Robert McChesney, one of the United States’ most astute media critics, has written an important article, “Sharp Left Turn for the Media Reform Movement: Toward a Post-Capitalist Democracy,” in the February issue of Monthly Review.
As a co-founder of Free Press, McChesney has been a central figure in the media reform movement that has over time leaned more toward traditional DC lobbying rather than grassroots organizing. In this essay, McChesney says it’s time to return to the grassroots strategy, with a radical message. He argues that
the movement needs to recognize that the world has changed dramatically in the past decade. Specifically, capitalism is in the midst of a prolonged crisis with no end in sight. This changes the political playing field and opens up new requirements and opportunities for democratic reformers.
McChesney offers three proposals: (1) End the ISP Cartel; (2) Treat Monopolies Like…Monopolies; and (3) Treat Journalism Like a Public Good.

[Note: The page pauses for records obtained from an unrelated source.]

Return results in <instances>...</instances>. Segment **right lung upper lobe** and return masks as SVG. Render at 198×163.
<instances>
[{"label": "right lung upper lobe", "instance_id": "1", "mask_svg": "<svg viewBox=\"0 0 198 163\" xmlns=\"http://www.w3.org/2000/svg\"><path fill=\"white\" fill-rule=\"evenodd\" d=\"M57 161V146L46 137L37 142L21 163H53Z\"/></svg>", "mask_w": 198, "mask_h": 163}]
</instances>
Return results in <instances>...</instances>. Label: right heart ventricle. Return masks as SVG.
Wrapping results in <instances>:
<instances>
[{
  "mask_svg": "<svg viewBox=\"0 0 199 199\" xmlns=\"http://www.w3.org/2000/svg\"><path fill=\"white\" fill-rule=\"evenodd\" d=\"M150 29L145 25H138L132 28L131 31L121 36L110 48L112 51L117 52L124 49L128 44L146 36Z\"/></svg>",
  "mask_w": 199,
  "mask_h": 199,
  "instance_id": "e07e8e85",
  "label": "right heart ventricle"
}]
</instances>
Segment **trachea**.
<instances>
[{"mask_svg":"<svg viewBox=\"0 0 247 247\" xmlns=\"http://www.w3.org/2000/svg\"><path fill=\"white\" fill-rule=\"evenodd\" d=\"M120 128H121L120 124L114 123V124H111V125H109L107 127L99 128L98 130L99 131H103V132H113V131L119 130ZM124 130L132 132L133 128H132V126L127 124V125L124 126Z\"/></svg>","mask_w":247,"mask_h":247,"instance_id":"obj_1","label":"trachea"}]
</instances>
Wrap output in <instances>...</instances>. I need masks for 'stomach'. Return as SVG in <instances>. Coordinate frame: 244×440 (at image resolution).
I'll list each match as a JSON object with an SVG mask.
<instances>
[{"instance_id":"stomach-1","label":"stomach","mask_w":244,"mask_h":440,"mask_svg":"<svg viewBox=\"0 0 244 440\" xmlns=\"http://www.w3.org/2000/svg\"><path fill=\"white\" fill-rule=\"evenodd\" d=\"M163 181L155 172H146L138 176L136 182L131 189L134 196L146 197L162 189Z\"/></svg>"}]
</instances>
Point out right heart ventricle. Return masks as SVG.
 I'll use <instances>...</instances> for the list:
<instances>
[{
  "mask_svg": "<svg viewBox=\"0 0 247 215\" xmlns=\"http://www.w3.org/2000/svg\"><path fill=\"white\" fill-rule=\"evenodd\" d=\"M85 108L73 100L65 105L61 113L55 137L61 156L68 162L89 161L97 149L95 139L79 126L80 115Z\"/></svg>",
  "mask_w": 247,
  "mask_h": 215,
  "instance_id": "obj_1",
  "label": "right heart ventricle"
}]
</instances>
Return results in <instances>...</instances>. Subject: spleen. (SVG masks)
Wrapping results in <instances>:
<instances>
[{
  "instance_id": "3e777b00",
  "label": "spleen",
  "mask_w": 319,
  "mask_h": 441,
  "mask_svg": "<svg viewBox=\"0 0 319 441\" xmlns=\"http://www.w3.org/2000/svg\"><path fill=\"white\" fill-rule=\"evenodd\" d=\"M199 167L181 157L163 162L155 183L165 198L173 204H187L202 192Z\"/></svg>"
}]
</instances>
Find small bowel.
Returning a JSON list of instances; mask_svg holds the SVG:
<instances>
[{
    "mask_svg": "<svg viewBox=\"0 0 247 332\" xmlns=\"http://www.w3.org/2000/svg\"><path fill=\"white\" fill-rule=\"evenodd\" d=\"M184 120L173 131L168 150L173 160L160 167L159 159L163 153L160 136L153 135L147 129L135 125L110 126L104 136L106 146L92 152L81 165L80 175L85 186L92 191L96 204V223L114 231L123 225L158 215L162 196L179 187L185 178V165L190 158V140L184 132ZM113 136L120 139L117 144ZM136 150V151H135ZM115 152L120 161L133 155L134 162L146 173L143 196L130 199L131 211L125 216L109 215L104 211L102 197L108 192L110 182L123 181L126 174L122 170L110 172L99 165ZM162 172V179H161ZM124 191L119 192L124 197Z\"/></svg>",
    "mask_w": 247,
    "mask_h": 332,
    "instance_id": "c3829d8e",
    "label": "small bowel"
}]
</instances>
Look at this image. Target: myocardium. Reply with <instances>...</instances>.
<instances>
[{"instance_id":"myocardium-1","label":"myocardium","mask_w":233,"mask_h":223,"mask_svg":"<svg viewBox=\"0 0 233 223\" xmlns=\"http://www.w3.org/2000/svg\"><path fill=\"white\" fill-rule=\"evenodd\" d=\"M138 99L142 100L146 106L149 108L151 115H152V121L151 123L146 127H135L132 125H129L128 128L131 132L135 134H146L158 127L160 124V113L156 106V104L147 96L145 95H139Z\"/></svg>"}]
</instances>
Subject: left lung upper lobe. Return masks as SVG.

On the third proposal, he endorses Dean Baker’s idea to let every American over the age of 18 direct up to $200 of government money annually to any nonprofit medium of his or her choice, on the conditions would be that the recipient be a recognized nonprofit, that the recipient take no commercial advertising, and that whatever is produced by the subsidy be posted online immediately, made available at no charge, and enter the public domain.
McChesney ends with a bold claim:
these three reforms alone would radically reshape the nation and put the United States well on the way toward a post-capitalist democracy.